Authors:
Itzhak Moshkovitz
1
;
Irit Nowik
2
and
Yair Shaki
2
Affiliations:
1
Department of Applied Mathematics, Ariel University, Ariel, Israel
;
2
Department of Industrial Engineering and Management, Jerusalem College of Technology, Jerusalem, Israel
Keyword(s):
Queuing, Travel Costs, Observable Queue, Social Welfare, Nash Equilibrium.
Abstract:
This work presents a variation of Naor’s strategic observable model (Naor, 1969) for a loss system M/G/2/2, with a heterogeneous service valuations induced by the location of customers in relation to two servers, A, located at the origin, and B, located at M. Customers incur a “travel cost” which depends linearly on the distance of the customer from the server.
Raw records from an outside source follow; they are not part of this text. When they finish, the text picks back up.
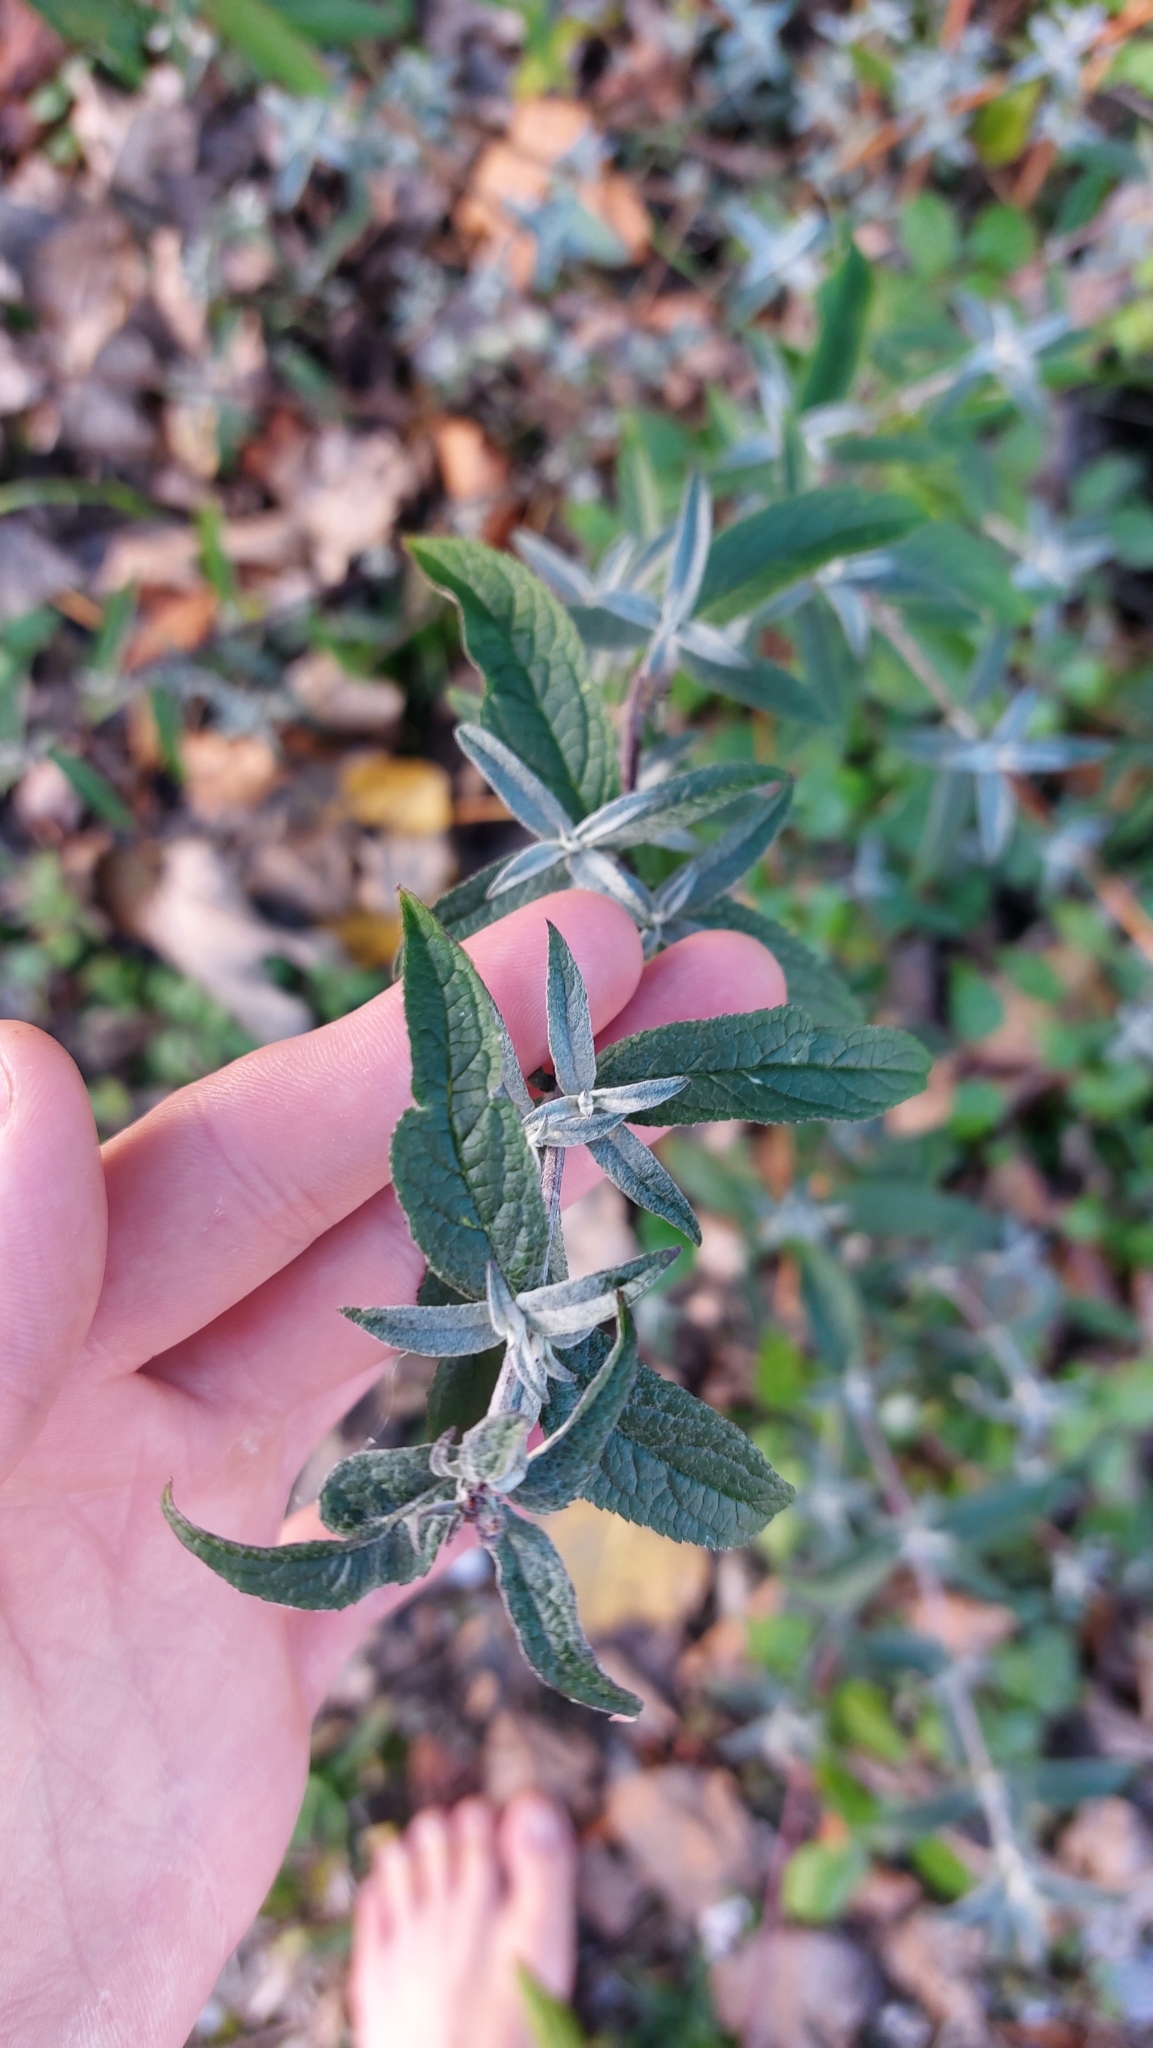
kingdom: Plantae
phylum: Tracheophyta
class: Magnoliopsida
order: Lamiales
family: Scrophulariaceae
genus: Buddleja
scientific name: Buddleja davidii
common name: Butterfly-bush
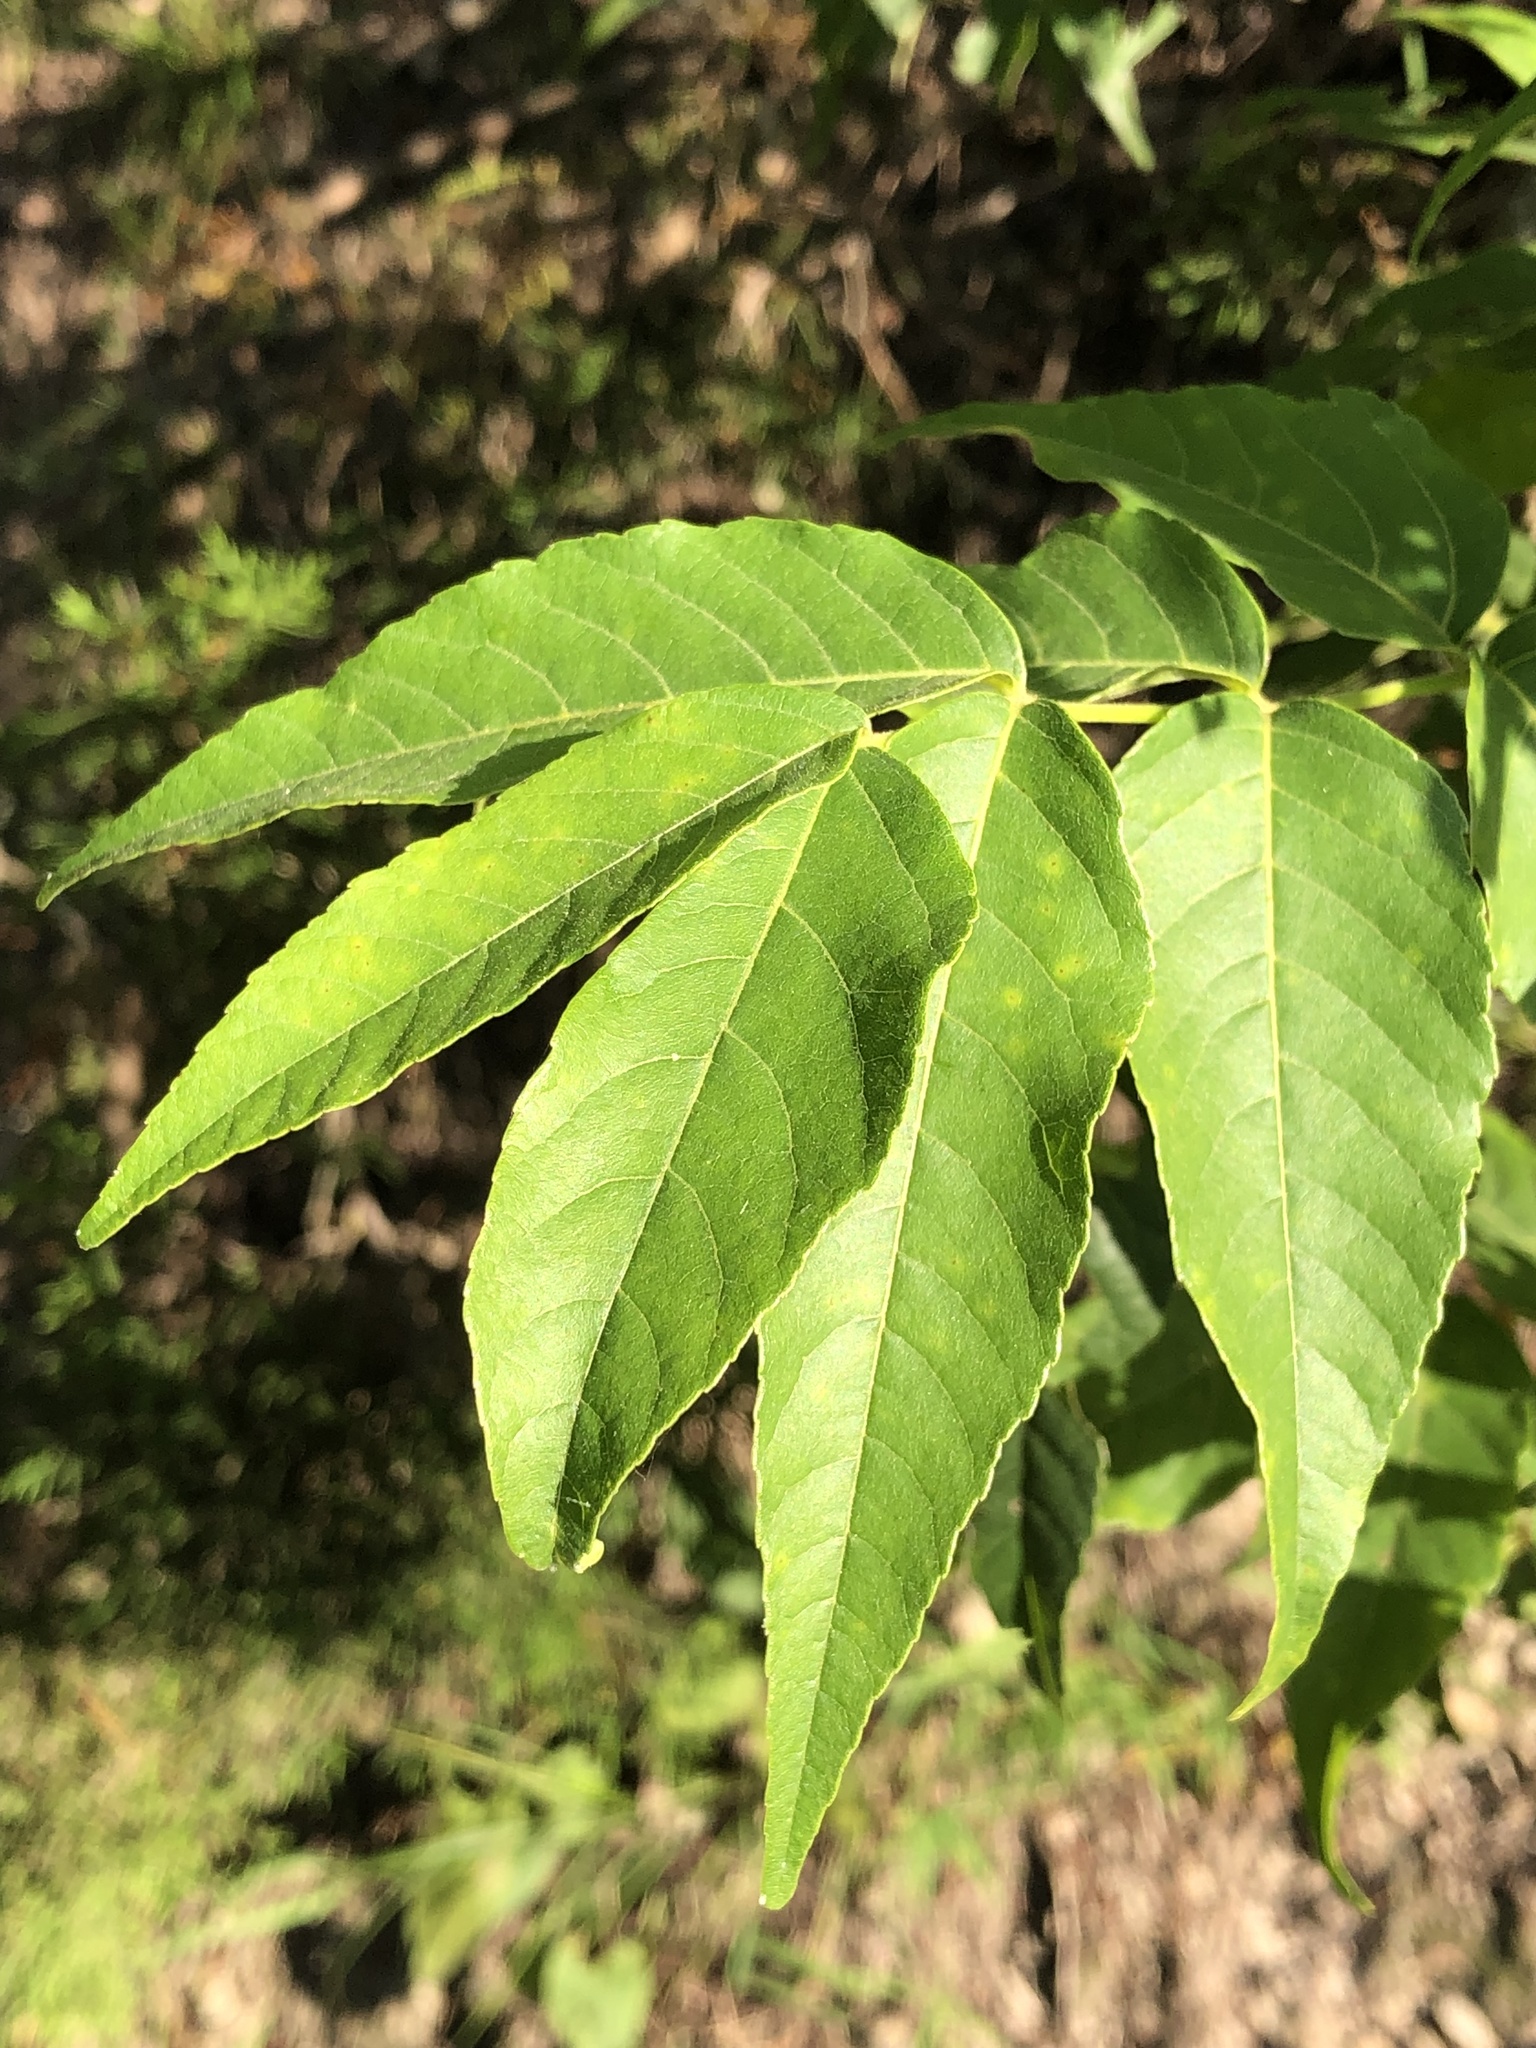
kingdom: Plantae
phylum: Tracheophyta
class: Magnoliopsida
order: Sapindales
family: Sapindaceae
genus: Ungnadia
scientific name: Ungnadia speciosa
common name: Texas-buckeye
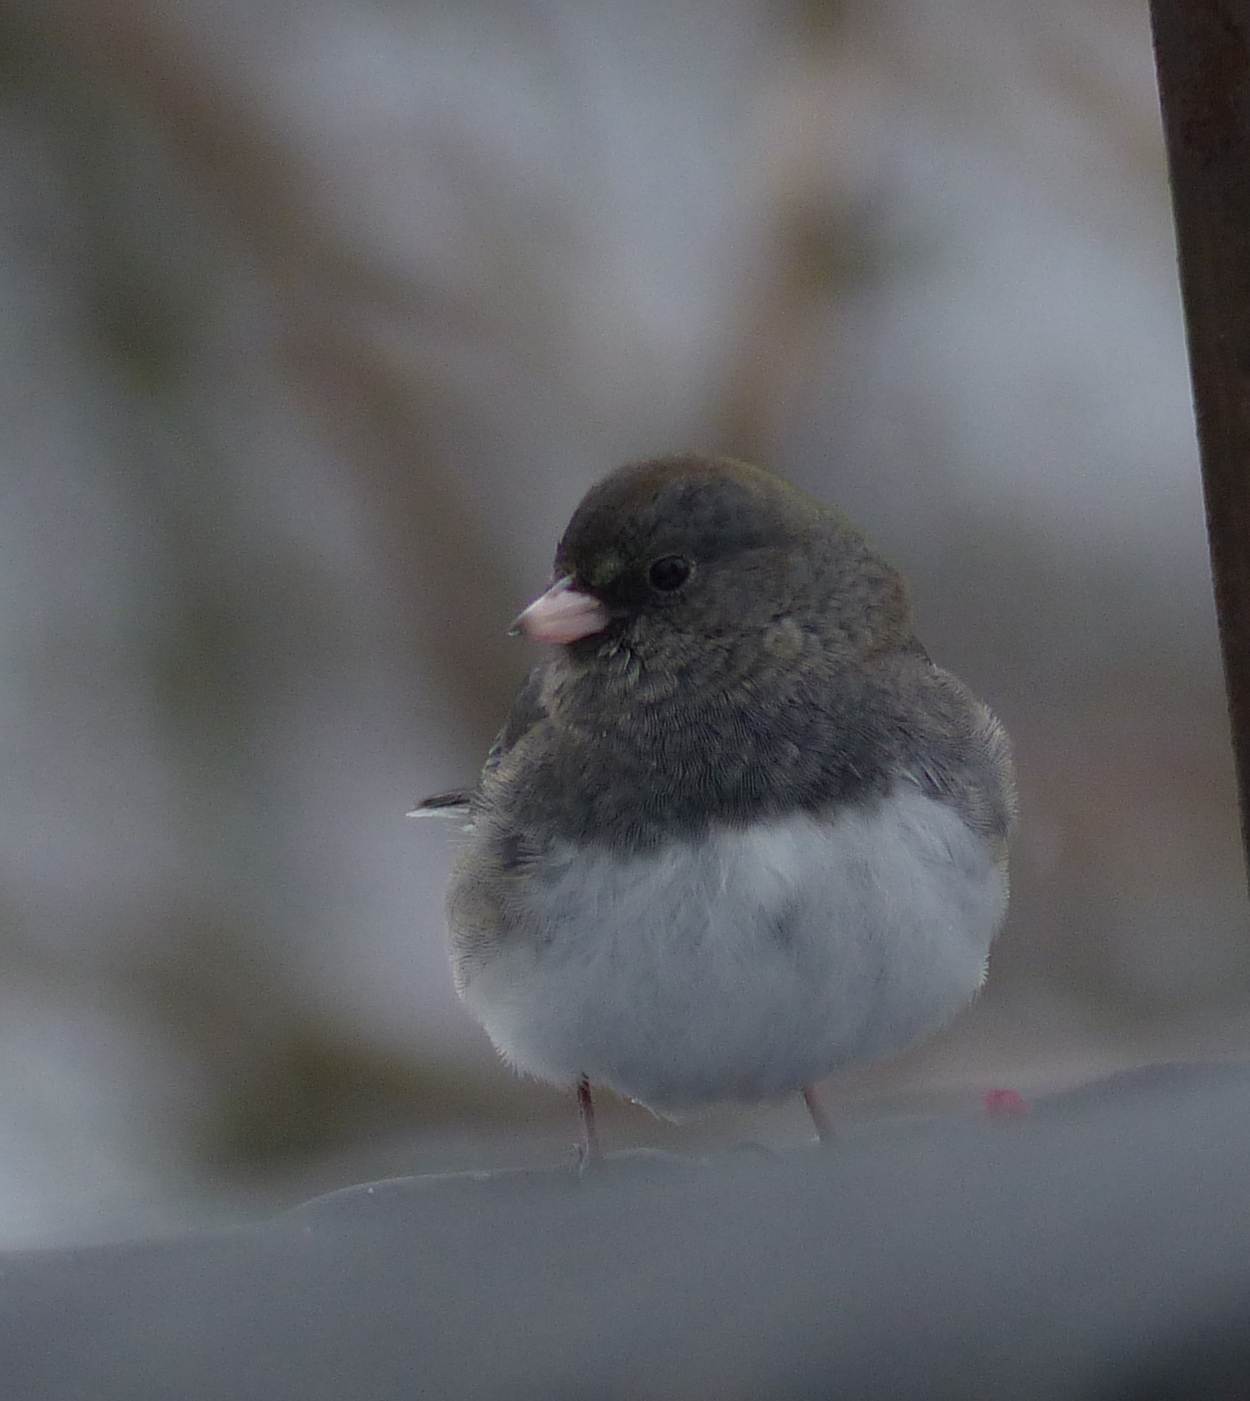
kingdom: Animalia
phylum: Chordata
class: Aves
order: Passeriformes
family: Passerellidae
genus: Junco
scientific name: Junco hyemalis
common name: Dark-eyed junco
Arrival of customers is assumed to be Poisson with a rate that is the integral of a nonnegative intensity function. We find the Nash equilibrium threshold strategy of the customers, and formulate the conditions that determine the optimal social welfare strategy. For the symmetric case (i.e., both servers have the same parameters and the intensity function is symmetric), we find the socially optimal strategies; Interestingly, we find that when only one server is idle, then under social optimality, the server also serves far away consumers, consumers whom he would not serve if he was a single server (i.e., in M/M/1/1).